======== Data to process

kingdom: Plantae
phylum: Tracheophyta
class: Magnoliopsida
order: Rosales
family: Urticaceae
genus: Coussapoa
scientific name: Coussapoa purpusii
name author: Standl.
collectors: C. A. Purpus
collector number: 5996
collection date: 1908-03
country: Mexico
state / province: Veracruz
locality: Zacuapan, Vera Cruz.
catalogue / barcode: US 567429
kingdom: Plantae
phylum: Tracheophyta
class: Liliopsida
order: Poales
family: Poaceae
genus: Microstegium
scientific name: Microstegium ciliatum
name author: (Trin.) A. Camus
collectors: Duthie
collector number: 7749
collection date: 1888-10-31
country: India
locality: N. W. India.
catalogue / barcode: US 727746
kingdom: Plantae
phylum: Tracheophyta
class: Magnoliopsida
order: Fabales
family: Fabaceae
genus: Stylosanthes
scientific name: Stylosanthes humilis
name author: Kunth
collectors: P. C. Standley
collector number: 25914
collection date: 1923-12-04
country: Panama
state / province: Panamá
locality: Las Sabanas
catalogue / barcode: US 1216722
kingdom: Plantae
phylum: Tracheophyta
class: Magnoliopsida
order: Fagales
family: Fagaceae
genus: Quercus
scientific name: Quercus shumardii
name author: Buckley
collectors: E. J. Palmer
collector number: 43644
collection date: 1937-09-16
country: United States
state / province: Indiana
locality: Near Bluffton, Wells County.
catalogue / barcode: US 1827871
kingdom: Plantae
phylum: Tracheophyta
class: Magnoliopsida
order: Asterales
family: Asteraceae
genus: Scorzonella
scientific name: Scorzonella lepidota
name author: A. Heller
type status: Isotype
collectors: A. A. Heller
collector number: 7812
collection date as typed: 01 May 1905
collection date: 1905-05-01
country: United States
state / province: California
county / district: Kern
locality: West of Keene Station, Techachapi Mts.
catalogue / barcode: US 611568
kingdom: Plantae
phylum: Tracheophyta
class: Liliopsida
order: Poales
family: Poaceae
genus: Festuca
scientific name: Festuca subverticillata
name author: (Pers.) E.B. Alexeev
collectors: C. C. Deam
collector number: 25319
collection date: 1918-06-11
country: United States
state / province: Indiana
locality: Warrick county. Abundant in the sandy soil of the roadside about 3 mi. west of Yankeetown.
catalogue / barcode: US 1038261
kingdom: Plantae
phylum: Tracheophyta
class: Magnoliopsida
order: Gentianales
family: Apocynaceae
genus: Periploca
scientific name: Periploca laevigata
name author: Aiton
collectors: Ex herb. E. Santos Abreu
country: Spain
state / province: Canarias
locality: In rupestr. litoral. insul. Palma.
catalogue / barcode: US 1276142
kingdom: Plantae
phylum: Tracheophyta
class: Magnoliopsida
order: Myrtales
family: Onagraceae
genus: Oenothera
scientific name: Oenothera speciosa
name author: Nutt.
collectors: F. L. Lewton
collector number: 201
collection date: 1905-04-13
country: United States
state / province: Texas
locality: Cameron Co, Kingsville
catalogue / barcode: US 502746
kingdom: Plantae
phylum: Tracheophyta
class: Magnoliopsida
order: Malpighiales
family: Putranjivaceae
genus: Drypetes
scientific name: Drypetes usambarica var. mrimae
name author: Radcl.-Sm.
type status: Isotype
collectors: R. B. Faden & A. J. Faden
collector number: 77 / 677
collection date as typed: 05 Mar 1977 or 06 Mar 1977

================

» **To do**
Please render the lines of the rows above as a numbered list, starting with the line containing "catalogue / barcode: US 1827871" and ending with the last line of the rows, both included. Leave out any blank lines.

» **Full solution**
1. catalogue / barcode: US 1827871
2. kingdom: Plantae
3. phylum: Tracheophyta
4. class: Magnoliopsida
5. order: Asterales
6. family: Asteraceae
7. genus: Scorzonella
8. scientific name: Scorzonella lepidota
9. name author: A. Heller
10. type status: Isotype
11. collectors: A. A. Heller
12. collector number: 7812
13. collection date as typed: 01 May 1905
14. collection date: 1905-05-01
15. country: United States
16. state / province: California
17. county / district: Kern
18. locality: West of Keene Station, Techachapi Mts.
19. catalogue / barcode: US 611568
20. kingdom: Plantae
21. phylum: Tracheophyta
22. class: Liliopsida
23. order: Poales
24. family: Poaceae
25. genus: Festuca
26. scientific name: Festuca subverticillata
27. name author: (Pers.) E.B. Alexeev
28. collectors: C. C. Deam
29. collector number: 25319
30. collection date: 1918-06-11
31. country: United States
32. state / province: Indiana
33. locality: Warrick county. Abundant in the sandy soil of the roadside about 3 mi. west of Yankeetown.
34. catalogue / barcode: US 1038261
35. kingdom: Plantae
36. phylum: Tracheophyta
37. class: Magnoliopsida
38. order: Gentianales
39. family: Apocynaceae
40. genus: Periploca
41. scientific name: Periploca laevigata
42. name author: Aiton
43. collectors: Ex herb. E. Santos Abreu
44. country: Spain
45. state / province: Canarias
46. locality: In rupestr. litoral. insul. Palma.
47. catalogue / barcode: US 1276142
48. kingdom: Plantae
49. phylum: Tracheophyta
50. class: Magnoliopsida
51. order: Myrtales
52. family: Onagraceae
53. genus: Oenothera
54. scientific name: Oenothera speciosa
55. name author: Nutt.
56. collectors: F. L. Lewton
57. collector number: 201
58. collection date: 1905-04-13
59. country: United States
60. state / province: Texas
61. locality: Cameron Co, Kingsville
62. catalogue / barcode: US 502746
63. kingdom: Plantae
64. phylum: Tracheophyta
65. class: Magnoliopsida
66. order: Malpighiales
67. family: Putranjivaceae
68. genus: Drypetes
69. scientific name: Drypetes usambarica var. mrimae
70. name author: Radcl.-Sm.
71. type status: Isotype
72. collectors: R. B. Faden & A. J. Faden
73. collector number: 77 / 677
74. collection date as typed: 05 Mar 1977 or 06 Mar 1977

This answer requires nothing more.